Manuela Vinai est anthropologue, chercheuse postdoctorale à l’Université de Turin (Italie).

Après avoir obtenu un premier diplôme en sociologie (2001), elle a travaillé comme chercheuse sociale indépendante pendant une quinzaine d’années (2003-2019). Au cours de ces années, elle a eu l’occasion de vivre le changement du territoire de Biella, en particulier le processus d’appauvrissement, à travers le « projet Osservabiella ». Ayant déménagé à Turin en 2016, le besoin de mieux comprendre le changement social affronté pendant ces années l’a amenée à s’inscrire au master Changement politique, pouvoir, productions culturelles à l’Université de Nice et à obtenir un diplôme en ethnologie (2019). Elle s’est ensuite inscrite au doctorat en anthropologie à l’Université de Turin, en cotutelle avec l’Université d’Aix-Marseille (France). Son intention est d’approfondir, à travers une approche ethnographique, la compréhension du contexte social de ce district textile italien et son défi de faire face au processus de désindustrialisation.

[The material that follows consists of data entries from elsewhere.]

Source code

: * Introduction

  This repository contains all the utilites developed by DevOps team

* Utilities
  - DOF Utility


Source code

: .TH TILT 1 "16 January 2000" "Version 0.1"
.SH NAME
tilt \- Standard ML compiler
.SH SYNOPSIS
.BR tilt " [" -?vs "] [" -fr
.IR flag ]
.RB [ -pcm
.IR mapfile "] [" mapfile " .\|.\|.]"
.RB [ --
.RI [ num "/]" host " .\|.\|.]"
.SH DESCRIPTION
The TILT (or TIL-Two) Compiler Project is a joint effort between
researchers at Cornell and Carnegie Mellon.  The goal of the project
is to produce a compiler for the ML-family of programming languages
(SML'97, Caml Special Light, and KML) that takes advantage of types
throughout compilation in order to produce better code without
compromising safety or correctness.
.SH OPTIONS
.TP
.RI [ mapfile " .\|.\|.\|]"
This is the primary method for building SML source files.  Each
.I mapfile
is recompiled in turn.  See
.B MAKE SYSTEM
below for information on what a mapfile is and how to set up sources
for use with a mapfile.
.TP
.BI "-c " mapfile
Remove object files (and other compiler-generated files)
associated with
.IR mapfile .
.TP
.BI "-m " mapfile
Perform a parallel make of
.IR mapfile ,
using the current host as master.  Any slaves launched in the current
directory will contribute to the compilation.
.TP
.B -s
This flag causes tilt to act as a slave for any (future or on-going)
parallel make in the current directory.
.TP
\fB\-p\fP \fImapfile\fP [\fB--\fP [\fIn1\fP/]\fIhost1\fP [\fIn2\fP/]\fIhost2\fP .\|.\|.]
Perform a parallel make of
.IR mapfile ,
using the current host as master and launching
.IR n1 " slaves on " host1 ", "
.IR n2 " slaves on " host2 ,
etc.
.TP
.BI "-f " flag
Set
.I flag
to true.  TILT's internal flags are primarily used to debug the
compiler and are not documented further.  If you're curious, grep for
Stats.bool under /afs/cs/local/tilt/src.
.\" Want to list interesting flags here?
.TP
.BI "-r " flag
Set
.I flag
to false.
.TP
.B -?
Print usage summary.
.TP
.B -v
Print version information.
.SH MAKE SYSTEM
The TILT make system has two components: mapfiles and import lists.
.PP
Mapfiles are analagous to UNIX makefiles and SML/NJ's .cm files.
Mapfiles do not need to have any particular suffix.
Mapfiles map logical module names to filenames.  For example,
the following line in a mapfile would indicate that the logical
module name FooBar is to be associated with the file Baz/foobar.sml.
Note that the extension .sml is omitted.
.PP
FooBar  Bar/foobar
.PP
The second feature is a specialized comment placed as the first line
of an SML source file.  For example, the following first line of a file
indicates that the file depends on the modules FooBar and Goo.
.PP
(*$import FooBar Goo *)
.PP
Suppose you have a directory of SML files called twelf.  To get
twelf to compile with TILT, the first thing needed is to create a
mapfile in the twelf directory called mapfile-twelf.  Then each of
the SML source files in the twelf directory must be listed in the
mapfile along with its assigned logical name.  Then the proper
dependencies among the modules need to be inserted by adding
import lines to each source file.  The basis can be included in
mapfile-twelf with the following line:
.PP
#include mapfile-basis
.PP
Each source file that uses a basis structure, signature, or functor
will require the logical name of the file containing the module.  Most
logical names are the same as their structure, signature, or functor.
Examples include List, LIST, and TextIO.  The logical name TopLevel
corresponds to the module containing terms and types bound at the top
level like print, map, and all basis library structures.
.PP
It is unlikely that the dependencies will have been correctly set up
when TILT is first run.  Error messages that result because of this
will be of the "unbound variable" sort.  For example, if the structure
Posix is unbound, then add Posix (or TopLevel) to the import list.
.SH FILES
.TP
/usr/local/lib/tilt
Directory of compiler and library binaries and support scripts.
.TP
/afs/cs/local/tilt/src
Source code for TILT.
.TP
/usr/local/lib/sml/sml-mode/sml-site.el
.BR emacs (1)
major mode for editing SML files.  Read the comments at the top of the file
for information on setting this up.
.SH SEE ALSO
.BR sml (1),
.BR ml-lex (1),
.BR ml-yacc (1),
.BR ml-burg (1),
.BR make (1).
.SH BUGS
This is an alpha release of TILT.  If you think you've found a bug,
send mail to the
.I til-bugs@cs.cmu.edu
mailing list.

Sa recherche postdoctorale se concentre sur la comparaison avec deux autres districts textiles du nord de l’Italie.

Énoncé du projet

Qu’arrive-t-il à une région lorsqu’elle passe d’un taux de chômage de 3 % à 9 % en l’espace de cinq ans ? Lorsque le nombre de travailleurs d’un secteur qui a caractérisé la structure économique locale diminue de 2/3 en l’espace de quinze ans ? Bien qu’il existe des statistiques sur les émeutes ouvrières, ce que nous avons vu se produire dans la région de Biella, c’est un lent glissement vers une sorte de dépression collective. Les élites locales, tant entrepreneuriales que politiques, ont fait face à la première période de prise de conscience d’une crise non transitoire avec la proposition d’intensifier les processus d’excellence dans la chaîne d’approvisionnement. À cet ancrage au prestige de l’entreprise s’ajoute la volonté de la communauté de ne pas renoncer à la richesse acquise, devenue le seul élément partagé par la population, dans une région qui avait déjà connu, dans les années 1980 et 1990, un affaiblissement radical du sentiment d’unité des travailleurs et des revendications syndicales.

Dans ces conditions, les nouvelles crises de 2009 et 2013 ont entraîné une résignation inévitable, dans un territoire qui affiche l’un des indices de vieillesse les plus élevés d’Italie. Ceux qui en paient le prix sont les jeunes générations, habituées aux scénarios des usines désaffectées et au ressentiment des parents qui se sont vus refuser un mode de vie qu’ils considéraient comme allant de soi. Ma thèse est une analyse anthropologique de ce changement social dans un district textile du nord de l’Italie.